EXERCISE DIRECTIONS: Every line below is to be copied exactly, with the pictures left out.
"""
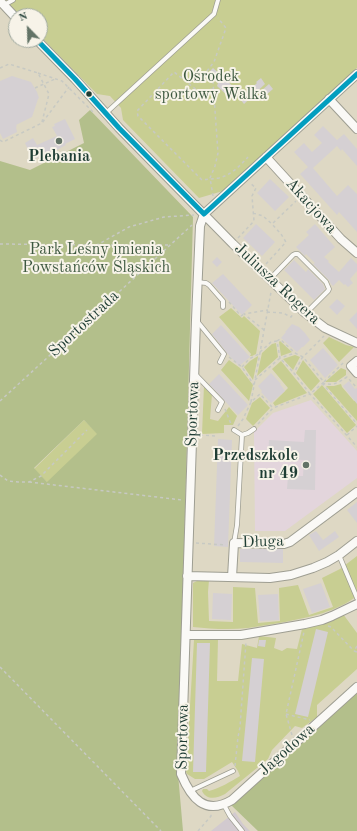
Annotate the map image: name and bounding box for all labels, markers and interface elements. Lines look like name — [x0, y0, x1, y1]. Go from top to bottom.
north arrow — [8, 8, 48, 48]
text: N — [17, 11, 30, 24]
park label: Ośrodek sportowy Walka — [155, 67, 267, 105]
unlabelled marker — [84, 89, 94, 99]
marker: Plebania — [54, 136, 64, 146]
place label: Plebania — [28, 147, 90, 167]
street label: Akacjowa — [281, 174, 341, 238]
street label: Juliusza Rogera — [230, 239, 324, 329]
park label: Park Leśny imienia Powstańców Śląskich — [22, 240, 170, 278]
street label: Sportostrada — [45, 286, 123, 362]
street label: Sportowa — [182, 381, 204, 447]
place label: Przedszkole nr 49 — [213, 446, 298, 484]
marker: Przedszkole nr 49 — [301, 460, 311, 470]
street label: Długa — [242, 532, 284, 552]
street label: Sportowa — [173, 704, 193, 770]
street label: Jagodowa — [255, 720, 319, 780]

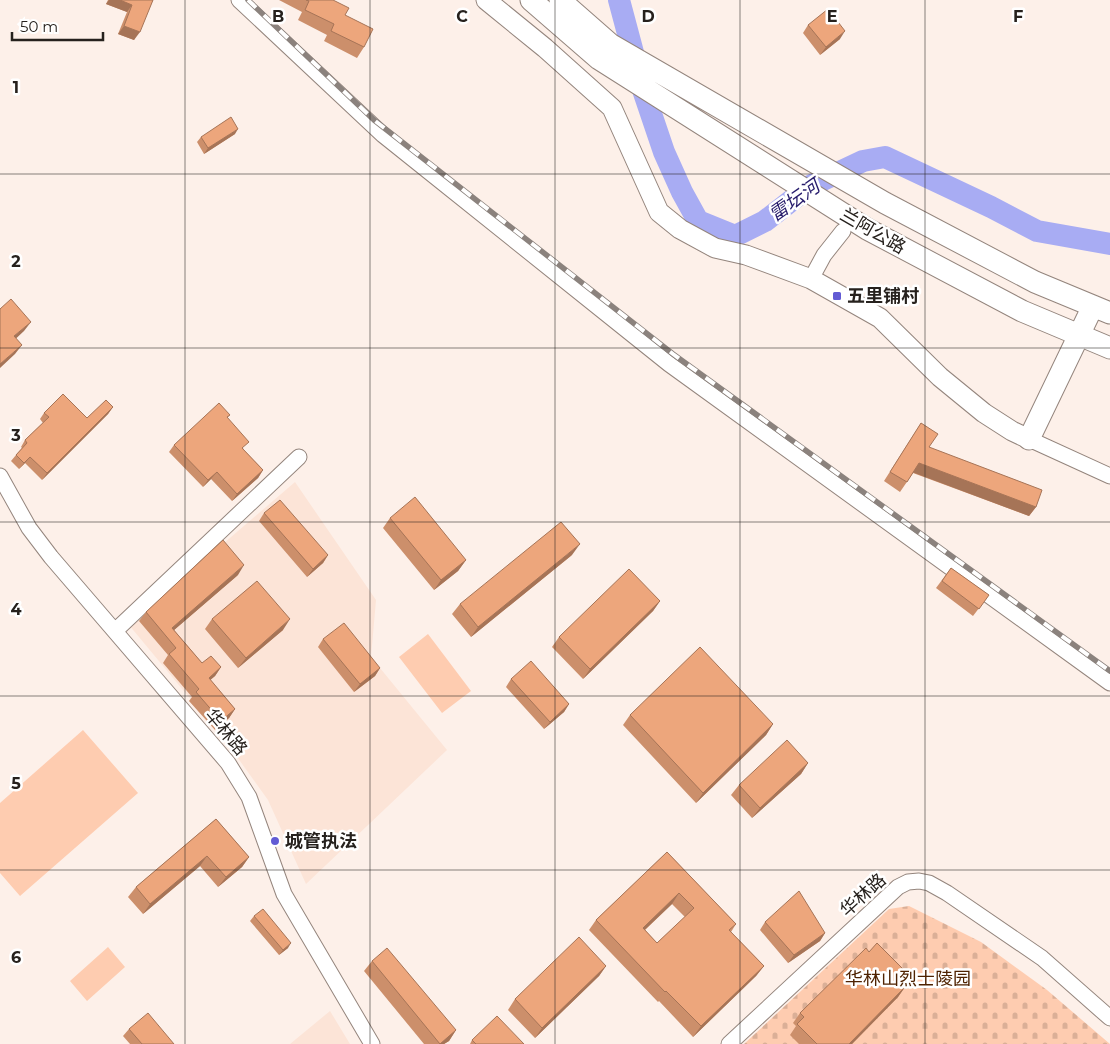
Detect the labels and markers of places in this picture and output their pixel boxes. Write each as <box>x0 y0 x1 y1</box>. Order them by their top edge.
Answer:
place label: 五里铺村 <box>847 285 919 307</box>
marker: 五里铺村 <box>831 290 843 302</box>
place label: 城管执法 <box>285 830 357 852</box>
marker: 城管执法 <box>269 835 281 847</box>

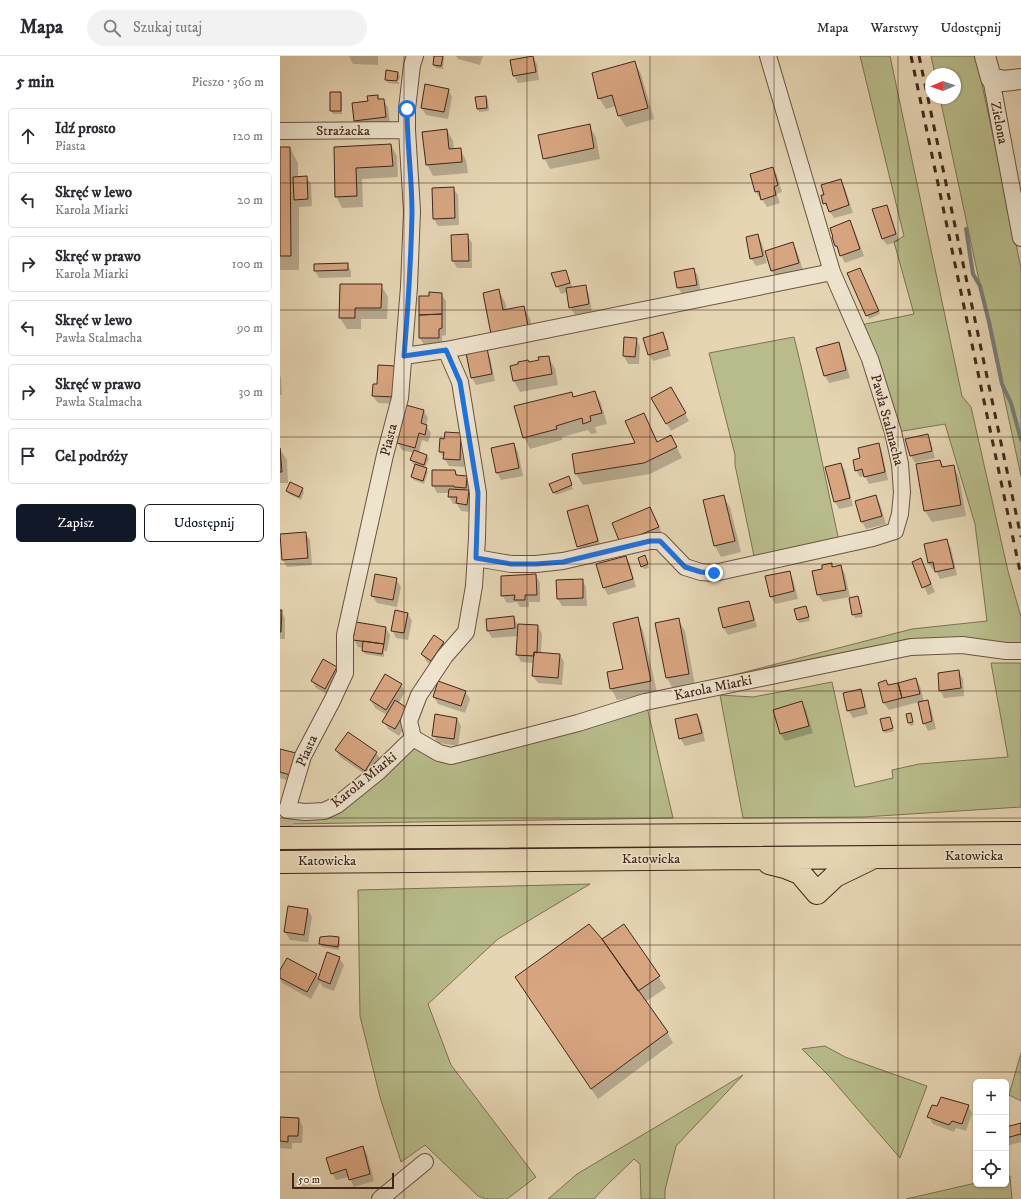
"""
SOLUTION:
Annotate the map image: name and bounding box for all labels, markers and interface elements. Lines look like name — [x0, y0, x1, y1]. Go from top to bottom.
north arrow — [8, 8, 48, 48]
text: N — [17, 11, 30, 24]
park label: Ośrodek sportowy Walka — [155, 67, 267, 105]
unlabelled marker — [84, 89, 94, 99]
marker: Plebania — [54, 136, 64, 146]
place label: Plebania — [28, 147, 90, 167]
street label: Akacjowa — [281, 174, 341, 238]
street label: Juliusza Rogera — [230, 239, 324, 329]
park label: Park Leśny imienia Powstańców Śląskich — [22, 240, 170, 278]
street label: Sportostrada — [45, 286, 123, 362]
street label: Sportowa — [182, 381, 204, 447]
place label: Przedszkole nr 49 — [213, 446, 298, 484]
marker: Przedszkole nr 49 — [301, 460, 311, 470]
street label: Długa — [242, 532, 284, 552]
street label: Sportowa — [173, 704, 193, 770]
street label: Jagodowa — [255, 720, 319, 780]

Detect the labels and markers of places in this picture and output their pixel boxes. Write each as <box>x0 y0 x1 y1</box>. Order them by their top edge.
Answer:
place label: 五里铺村 <box>847 285 919 307</box>
marker: 五里铺村 <box>831 290 843 302</box>
place label: 城管执法 <box>285 830 357 852</box>
marker: 城管执法 <box>269 835 281 847</box>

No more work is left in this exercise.